The responsibility of the event pipeline is "to provide an indexed view of the event storage." In other words, it's like the repository pattern, but this time at a much lower level. Basically we want to make it look like all of the events are in memory.
In Greg's response to a question Yahoo Groups, he mentions that he created a custom pipeline implementation using the file system which preserved the message ordering because it had to. I have been digging for this very response for a few weeks now. I was trying to determine the actual implementation details of the pipeline. This understanding of some of the implementation details helps me to reconcile my understanding of where the write-ahead log fits into the picture. The write-ahead log *is* the pipeline—or at least part of it.
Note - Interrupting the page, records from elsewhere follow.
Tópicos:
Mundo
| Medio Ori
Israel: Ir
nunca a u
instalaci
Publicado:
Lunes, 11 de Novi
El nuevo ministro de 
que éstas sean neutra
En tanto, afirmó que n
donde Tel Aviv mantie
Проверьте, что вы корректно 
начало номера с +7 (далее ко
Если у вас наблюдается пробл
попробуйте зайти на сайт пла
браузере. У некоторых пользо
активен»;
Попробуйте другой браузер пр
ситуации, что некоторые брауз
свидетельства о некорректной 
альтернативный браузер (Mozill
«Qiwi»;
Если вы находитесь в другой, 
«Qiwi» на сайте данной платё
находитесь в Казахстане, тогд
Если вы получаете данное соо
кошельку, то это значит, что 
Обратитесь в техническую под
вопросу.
It appears that the pipeline is broken down into two pieces: a local storage (the write-ahead log) and permanent, shared storage, meaning a persistence engine of some type—perhaps CouchDB? These two persistence mechanisms would most likely implement some type of IPipeline interface. Then, there would be another object, let's call it CompositePipeline that would also implement IPipeline, which would contain two IPipeline references—one to the local file system, and the other to the database.
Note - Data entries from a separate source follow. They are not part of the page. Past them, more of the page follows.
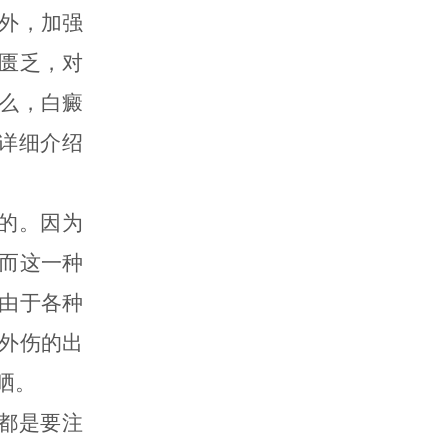
外，加强
匮乏，对
么，白癜
详细介绍
的。因为
而这一种
由于各种
外伤的出
晒。
都是要注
Here is where it gets interesting. As soon as a unit of work is complete, several things would happen transactionally. First, the message(s) sent to the bounded context would be removed from their message channel (if we're using a service bus) and the events would be serialized to the file system. There is a slight issue regarding the transactional capabilities of the file system prior to Vista, but that's beyond the scope of this blog post.
In a completely separate process, we would have an instance of the FileSystemPipeline and a CouchDbPipeline and we would read events from the file system and put them into CouchDB in a transactional manner. This would in a multi-threaded, thread-safe manner. To completely avoid issues with file locking, we ensure that the instance of the pipeline inside of the bounded content memory space only adds to the file system—it never reads or deletes an event once written.
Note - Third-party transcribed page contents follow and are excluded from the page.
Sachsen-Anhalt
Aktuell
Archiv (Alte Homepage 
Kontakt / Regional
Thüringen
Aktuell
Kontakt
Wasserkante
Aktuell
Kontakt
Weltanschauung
What about concurrency? If the events are temporarily stored in the file system and the system goes offline before writing them to the database, how is the rest of the system made aware of those state changes?
If you're only running a single instance of a bounded context, then it doesn't matter. Your reporting DB and other bounded contexts won't get the events until the machine comes back online—that's all part of the "eventually consistent" paradigm.
I am still investigating how best to handle offline scenarios when there are multiple instances of the same bounded context. In general though, it doesn't appear to be much different—the rest of the system gets updated when the node comes back online.
One possibility would be to have each event produced have some sort of correlation identifier which tied back to the original command message. Then, if the locator (content-based router) detected a particular node was offline, it could re-dispatch those same commands to another node for processing. When the failed node came back online and started persisting to the database the persistence process would detect whether or not the particular correlation identifier was already stored and simply skip storing those events. I haven't thought this through all the way, but in general the idea might work.